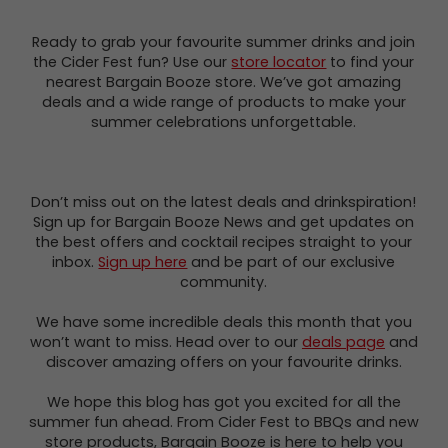
Ready to grab your favourite summer drinks and join
the Cider Fest fun? Use our
store locator
to find your
nearest Bargain Booze store. We’ve got amazing
deals and a wide range of products to make your
summer celebrations unforgettable.
Don’t miss out on the latest deals and drinkspiration!
Sign up for Bargain Booze News and get updates on
the best offers and cocktail recipes straight to your
inbox.
Sign up here
and be part of our exclusive
community.
We have some incredible deals this month that you
won’t want to miss. Head over to our
deals page
and
discover amazing offers on your favourite drinks.
We hope this blog has got you excited for all the
summer fun ahead. From Cider Fest to BBQs and new
store products, Bargain Booze is here to help you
------------------------------------------------
**To do**
All of the material goes into the answer exactly as it stands, except for the pictures.

**Task output**
Ready to grab your favourite summer drinks and join
the Cider Fest fun? Use our
store locator
to find your
nearest Bargain Booze store. We’ve got amazing
deals and a wide range of products to make your
summer celebrations unforgettable.
Don’t miss out on the latest deals and drinkspiration!
Sign up for Bargain Booze News and get updates on
the best offers and cocktail recipes straight to your
inbox.
Sign up here
and be part of our exclusive
community.
We have some incredible deals this month that you
won’t want to miss. Head over to our
deals page
and
discover amazing offers on your favourite drinks.
We hope this blog has got you excited for all the
summer fun ahead. From Cider Fest to BBQs and new
store products, Bargain Booze is here to help you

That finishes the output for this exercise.